Return exactly the span of lines in the following data that opens with the line containing "vfov_deg: 102.1" and closes with the line containing "exposure_s: 1/120". Include nothing else.

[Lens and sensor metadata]
###

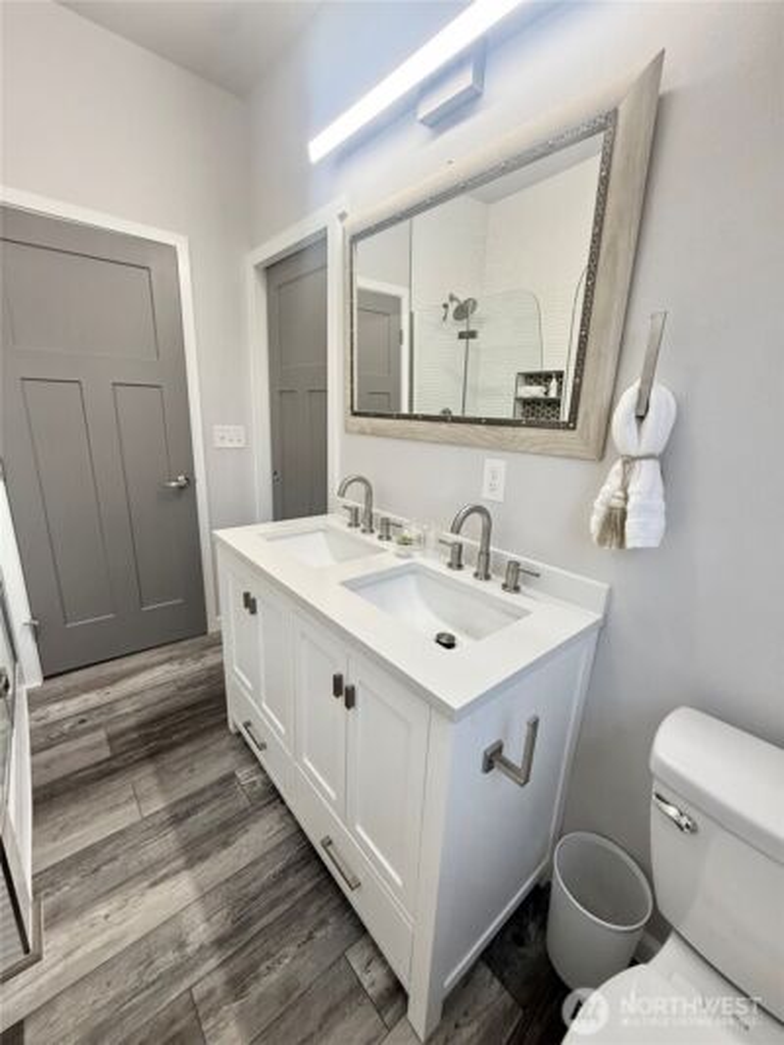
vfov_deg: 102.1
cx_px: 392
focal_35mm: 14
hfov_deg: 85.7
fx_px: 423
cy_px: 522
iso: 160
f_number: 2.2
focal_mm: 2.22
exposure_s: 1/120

###

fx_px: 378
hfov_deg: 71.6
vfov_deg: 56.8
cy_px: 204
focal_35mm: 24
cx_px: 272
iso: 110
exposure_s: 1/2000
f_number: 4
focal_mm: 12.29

###

● Finished exercise:
vfov_deg: 102.1
cx_px: 392
focal_35mm: 14
hfov_deg: 85.7
fx_px: 423
cy_px: 522
iso: 160
f_number: 2.2
focal_mm: 2.22
exposure_s: 1/120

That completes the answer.